Мила не дала договорить дочери и, схватив кухонное полотенце, стала хлобыстать дочку. Девчонка, как была босая, бросилась на улицу, а та за нею с криком:
– Бессовестная! Хочешь всех нас перессорить?
– Прости, мама, я больше не буду! – кричала в оправдание девочка, а спасаться пришлось в крапиве, за домом.
Мила отдышалась и вернулась на терраску, где Женя с побелевшим лицом дожидался развязки семейной драмы, неожиданно произошедшей на его глазах.
– Извините, Евгений. Алёна в последнее время берет на себя слишком много.
– Вы меня тоже извините…
– Перестаньте. Вы замечательный молодой человек, который нам помогает. Я, кстати, тоже про вас говорила следователю.
– Спасибо, мне хочется сделать интервью и поскорее окончить свою летнею практику.
Мила посмотрела куда-то вперёд, заулыбалась:
– Я тоже мечтала учиться в Москве.
– А я в Петербурге.
– А мне Питер не по душе: холодный, серый, как водяной, в заморозок вынырнувший из болота в облаке пара ранним солнечным утром. Москва, она своя, как подруга, нет, как дальняя пожилая родственница. Хотя в ней тоже правды днём с огнём не сыщешь. Ну да ладно, куда меня занесло.
– Я не повёз свои документы в Петербург, а поступил в Московский университет. И к дому поближе.
– Ну вот и хорошо. Время расставило всё на свои места.
– Спасибо за добрые слова. Но мне пора ехать, мы с отцом договорились отремонтировать мебель в редакции.
– Может и мне отправиться с вами, я могла бы убраться в кабинете?
– Спасибо, я отвёз туда с утра мать и сестру, они уже наводят порядок.
– Какая у вас дружная семья. Я тоже всю жизнь хотела брата или сестру. Но у мамы с папой не получилось… ой, зачем я вам всё это рассказываю?
– Мне интересно о вас всё, – Женя осёкся и прибавил: – Я пошёл, пока.
– Счастливо, необычный молодой человек.
– Я позвоню, если что-то новое узнаю от следователя.
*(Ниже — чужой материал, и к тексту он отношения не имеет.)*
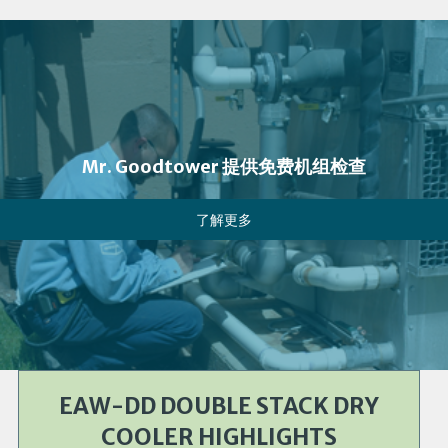
Mr. Goodtower 提供免费机组检查
了解更多
EAW-DD DOUBLE STACK DRY
COOLER HIGHLIGHTS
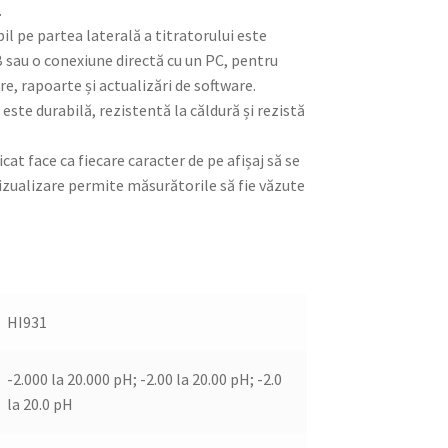
.
l pe partea laterală a titratorului este
B sau o conexiune directă cu un PC, pentru
e, rapoarte și actualizări de software.
este durabilă, rezistentă la căldură și rezistă
icat face ca fiecare caracter de pe afișaj să se
 vizualizare permite măsurătorile să fie văzute
HI931
-2.000 la 20.000 pH; -2.00 la 20.00 pH; -2.0
la 20.0 pH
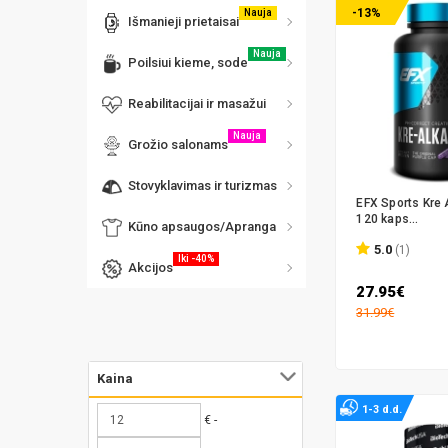
-13%
Nauja
Išmanieji prietaisai
Nauja
Poilsiui kieme, sode
Reabilitacijai ir masažui
Nauja
Grožio salonams
Stovyklavimas ir turizmas
EFX Sports Kre 
120 kaps...
Kūno apsaugos/Apranga
5.0
(1)
Iki -40%
Akcijos
27.95€
31.99€
Kaina
1-3 d.d.
€ -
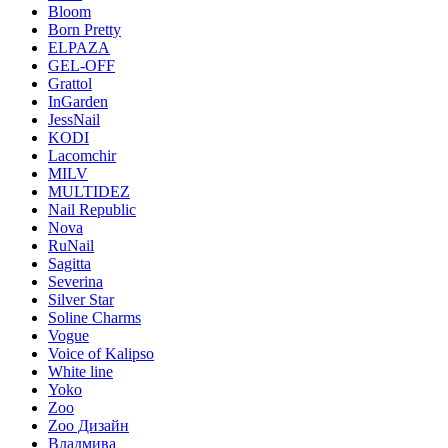
Bloom
Born Pretty
ELPAZA
GEL-OFF
Grattol
InGarden
JessNail
KODI
Lacomchir
MILV
MULTIDEZ
Nail Republic
Nova
RuNail
Sagitta
Severina
Silver Star
Soline Charms
Vogue
Voice of Kalipso
White line
Yoko
Zoo
Zoo Дизайн
Владмива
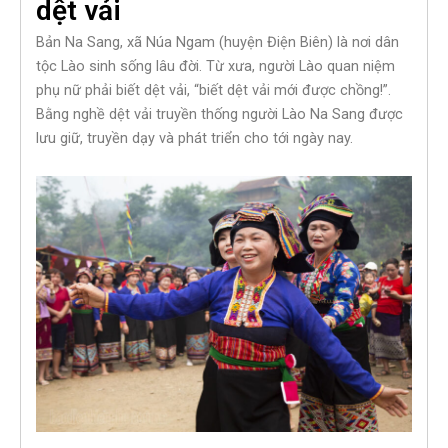
dệt vải
Bản Na Sang, xã Núa Ngam (huyện Điện Biên) là nơi dân
tộc Lào sinh sống lâu đời. Từ xưa, người Lào quan niệm
phụ nữ phải biết dệt vải, “biết dệt vải mới được chồng!”.
Bằng nghề dệt vải truyền thống người Lào Na Sang được
lưu giữ, truyền dạy và phát triển cho tới ngày nay.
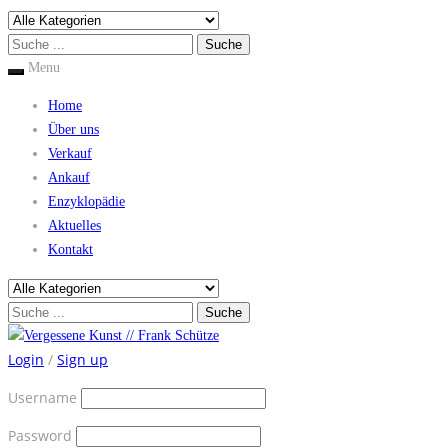
Menu
Home
Über uns
Verkauf
Ankauf
Enzyklopädie
Aktuelles
Kontakt
Login
/
Sign up
Username
Password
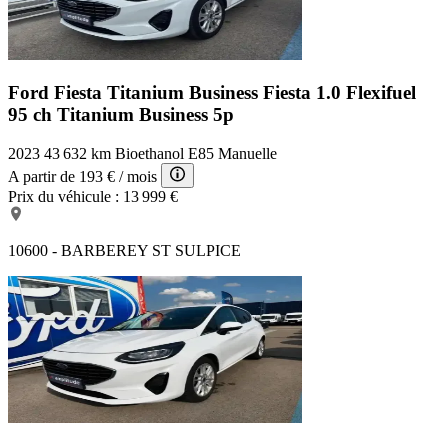
Ford Fiesta Titanium Business
Fiesta 1.0 Flexifuel
95 ch Titanium Business 5p
2023
43 632 km
Bioethanol E85
Manuelle
A partir de
193 €
/ mois
Prix du véhicule :
13 999 €
10600 - BARBEREY ST SULPICE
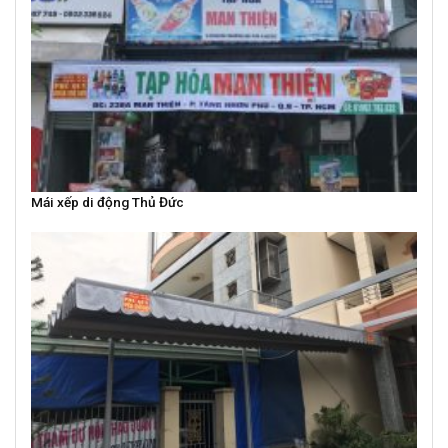
Mái xếp di động Thủ Đức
И, пожалуйста, будьте осторожнее с Дмитрием.
– Да, конечно. Только ещё хотела спросить, но никак не решалась, вы написали заявление в милицию?
– Милиции давно нет, а в полицию я не обращался. Ну, по своим соображениям.
Он помолчал и добавил, потупив глаза:
– Я всё понимаю. Не надо ничего мне говорить.
Журналист поднялся и вышел с террасы. Из зарослей донеслось:
– Женька, прости меня дуру, я больше не буду!
Парень улыбнулся, махнул рукой и с лёгким сердцем прикрыл калитку. Следовало поторапливаться, отец уже дожидался в редакции.
Мила вышла за дверь, и с порога крикнула дочери:
– Выходи, горе моё луковое!
– А лупить будешь? – тонким голосом спросила дочь.
– А кто тебя лупил-то? Хотя за твои дела стоило, иди завтракать, а потом помоешь посуду.